Présumé agresseur de Kénogami criminellement responsable

Le présumé agresseur sexuel de Kénogami, Jérémie Perron, a été déclaré criminellement responsable de ses actes. Il tentera maintenant d’obtenir sa remise en liberté.

L’individu de 25 ans a été arrêté le 14 décembre 2018, à l’hôpital de Chicoutimi, après que les policiers du Service de police de Saguenay (SPS) aient pu le relier aux traces d’ADN laissées sur les lieux d’une agression. Il est accusé d’introduction par effraction dans le but d’y commettre une agression sexuelle et de port d’un déguisement pour commettre son crime. Au moment de l’agression, l’agresseur portait une cagoule et des lunettes de ski.

Le 9 janvier 2019, Me Michaël Bourget, du bureau du Directeur des poursuites criminelles et pénales (DPCP), et Me Nicolas Gagnon, de l’Aide juridique du Saguenay-Lac-Saint-Jean, ont demandé au tribunal que l’accusé soit envoyé au département de psychiatrie du Centre intégré universitaire de santé et de services sociaux (CIUSSS) du Saguenay-Lac-Saint-Jean afin de mesurer sa responsabilité criminelle.

Le rapport a été remis jeudi matin aux avocats et au tribunal. La conclusion est que Jérémie Perron, qui demeure sur la rue Montcalm, à Jonquière, est criminellement responsable de ses actes.

« Je vais demander une date assez rapide afin que l’on puisse tenir l’enquête de remise en liberté », a mentionné Me Olivier Théorêt, qui agissait au nom de son collègue.

La représente de la Couronne, Me Mariane Girard, n’a pas été en mesure de donner plus de détails sur le rapport psychiatrique, mais a confirmé que le DPCP s’oppose fermement à la remise en liberté de Perron.

Agression

Les événements reprochés à Perron auraient eu lieu dans la nuit du 15 juillet 2018 dans le secteur de Kénogami.
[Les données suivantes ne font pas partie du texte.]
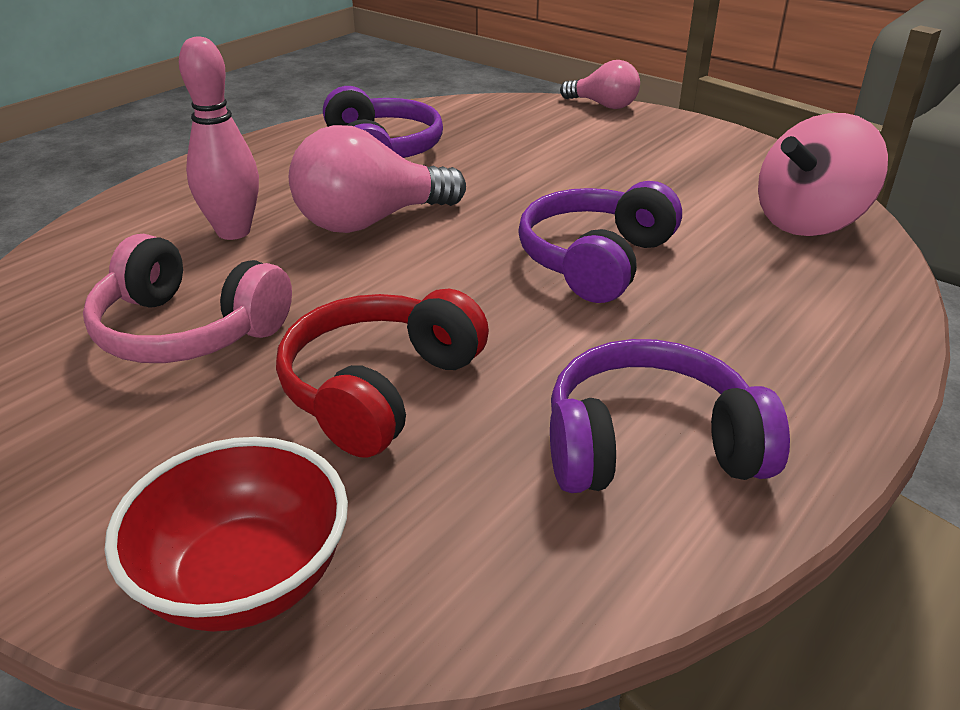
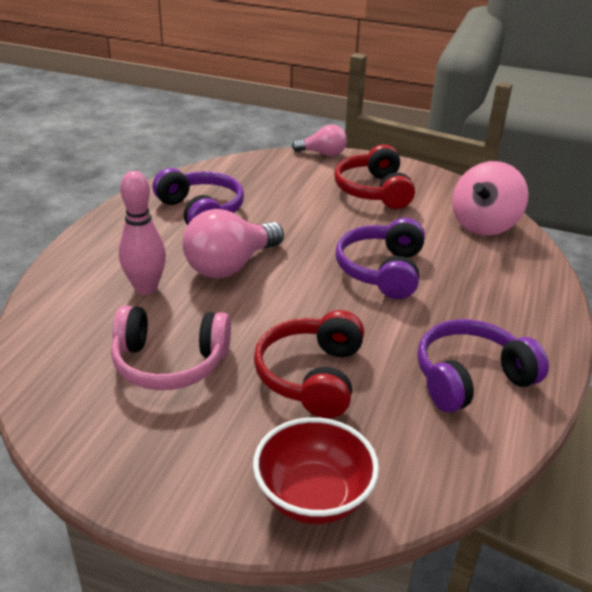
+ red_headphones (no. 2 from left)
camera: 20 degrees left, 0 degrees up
L’individu serait entré dans la résidence et aurait agressé sexuellement une jeune adolescente. Il avait rapidement quitté les lieux du crime. L’agression sexuelle avait alors suscité bien des interrogations et de l’émoi dans le secteur où avait eu lieu cette sordide affaire, les citoyens ayant manifesté une certaine inquiétude.

Les enquêteurs du SPS avaient installé à quelques reprises le poste de commandement dans le secteur de Kénogami afin de recueillir des informations qui auraient pu mener à l’arrestation de l’agresseur.

Les démarches avaient été vaines. Les policiers cherchaient alors un individu de race blanche et un anglophone qui s’exprimait difficilement en français.